Cette fusion du parti GPT (Guinée Pour Tous ndlr) du Ministre d’Etat Kassory dans le RPG pour la plupart des gens est un non-événement pour l’opinion, cela pour 3 raisons :

1- Il existerait une espèce de fusion entre le professeur Alpha Condé et Dr Kassory Fofana depuis quelques temps déjà ;

2- Le parti de Kassory ne disposerait pas d’assise politique confortable au niveau national dans le sens réel du terme ;

3- La carrière administrative de l’homme auprès de l’ex président de la république, le Général Lansana Conté, laisse davantage de suspicions que de pleines satisfactions.

Pour ma part, ce fort personnage de la gouvernance Alpha Condé, en voulant certes bien faire, vient de poser, ma foi, un acte qu’il ruminerait pendant longtemps. J’ignore si cet acte a été suffisamment muri mais de ce qu’il apparaît, cet acte est davantage perçu comme une contrainte que l’expression d’une réelle volonté de l’homme. Car, rien n’est plus cher que l’indépendance de soi.

Cette vague de fusion dans un parti en pleine déliquescence et en manque réel de points d’appui, soulève plus de questions que n’apporte de solutions. Dans tous les cas, l’avenir nous édifiera.

Par ailleurs, on pourrait toutefois entrevoir une toute autre lumière différente de celle qui apparait car imaginer le président professeur Alpha Condé, après quarante années de conquête du pouvoir, céder son pouvoir à un homme qui ne fait forcément pas l’unanimité auprès de la population, fut-il un homme très ingénieux comme DonKass, me paraît trop beau pour être vrai.

Suivant le caractère imprévisible du chef de l’Etat guinéen et le flou ingénieux qui caractérise ses discours et ses actions, il parait assez invraisemblable que ce dernier abdiquerait si facilement à l’effet de ne point se présenter à sa propre succession en 2020.

Ce qui à ce jour reste certain, c’est que le président guinéen n’a pas apprécié l’échec de sa mouvance au scrutin communal et il n’apprécierait guère une probable perte de l’hémicycle. Donc, au risque de foutre en l’air tous ces mégas et ambitieux projets qui de plus en plus lorgnent l’horizon 2020-2024, Alpha Condé semble tout à fait déterminer à gagner coûte que coûte la très prochaine élection législative à l’effet de s’octroyer la meilleure disposition pour affronter les démons qui hantent la période fatidique de 2020.
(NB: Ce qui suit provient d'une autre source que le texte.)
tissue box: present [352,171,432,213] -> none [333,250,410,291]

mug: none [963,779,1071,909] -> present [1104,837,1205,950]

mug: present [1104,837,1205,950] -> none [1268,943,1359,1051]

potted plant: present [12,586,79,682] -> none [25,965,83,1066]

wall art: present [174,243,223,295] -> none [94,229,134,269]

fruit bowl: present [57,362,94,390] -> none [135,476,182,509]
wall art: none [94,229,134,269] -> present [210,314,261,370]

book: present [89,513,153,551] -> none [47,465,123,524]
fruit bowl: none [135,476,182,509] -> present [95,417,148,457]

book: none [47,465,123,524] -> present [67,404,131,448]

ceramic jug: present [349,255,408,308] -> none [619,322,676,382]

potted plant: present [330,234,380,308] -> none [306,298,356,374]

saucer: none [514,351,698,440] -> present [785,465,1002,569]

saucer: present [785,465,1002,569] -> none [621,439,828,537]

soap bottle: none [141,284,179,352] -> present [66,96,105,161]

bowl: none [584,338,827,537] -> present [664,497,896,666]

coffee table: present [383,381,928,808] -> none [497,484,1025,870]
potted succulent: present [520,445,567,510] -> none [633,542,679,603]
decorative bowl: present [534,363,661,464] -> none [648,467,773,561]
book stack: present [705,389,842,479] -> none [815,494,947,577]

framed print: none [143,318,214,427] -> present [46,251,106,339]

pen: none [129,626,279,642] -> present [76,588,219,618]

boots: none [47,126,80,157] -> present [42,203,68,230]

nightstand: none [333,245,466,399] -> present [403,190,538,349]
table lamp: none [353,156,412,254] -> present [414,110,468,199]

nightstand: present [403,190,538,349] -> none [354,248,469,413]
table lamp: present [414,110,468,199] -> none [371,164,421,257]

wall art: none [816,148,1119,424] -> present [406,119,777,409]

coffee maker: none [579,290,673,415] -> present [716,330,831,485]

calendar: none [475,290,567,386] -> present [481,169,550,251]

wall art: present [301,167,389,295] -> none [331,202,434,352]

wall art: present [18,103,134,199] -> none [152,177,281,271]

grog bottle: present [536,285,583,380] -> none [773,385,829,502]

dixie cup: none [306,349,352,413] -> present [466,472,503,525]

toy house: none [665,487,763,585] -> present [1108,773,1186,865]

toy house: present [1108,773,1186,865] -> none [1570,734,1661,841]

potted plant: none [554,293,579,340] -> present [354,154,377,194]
De ce point de vue, toutes les démarches du professeur Alpha Stratège Condé deviennent compréhensibles, car celles-ci viseraient à lui garantir une grande légitimité qui pourrait éventuellement, en tout cas dans les faits, juguler les problèmes liés au respect de l’ordre constitutionnel tel qu’il est établi, car l’hypothèse d’un changement de constitution me paraît assez utopique voire suicidaire.

Tenez-vous bien, à ce jour, qui de l’opposition ne deale pas avec Alpha Condé ?

Les 99% de la frange importante de l’opposition telle qu’elle était constituée en 2011-2012 sont tous devenus des collaborateurs proche, immédiat ou relativement lointain du régime Condé, y compris Cellou Dalein Diallo chef de file de ladite opposition, cela en raison de leurs penchants opportuniste mais surtout affairiste.

Tout compte fait, il est un secret de polichinelle que de savoir que la force du régime Condé ne se trouve nulle part ailleurs que dans l’impertinence, l’incompétence, l’incohérence, la cupidité, la stupidité, le manque d’intégrité, de conviction et de patriotisme de la classe politique guinéenne dans son entièreté.

À cela, le peuple de Guinée, damné par une classe politique sans scrupules, a le devoir de se mettre debout et de rester vigilant et stoïque au risque de s’enliser dans la précarité économique et de se perdre dans une instabilité politique et sociale sans précédent.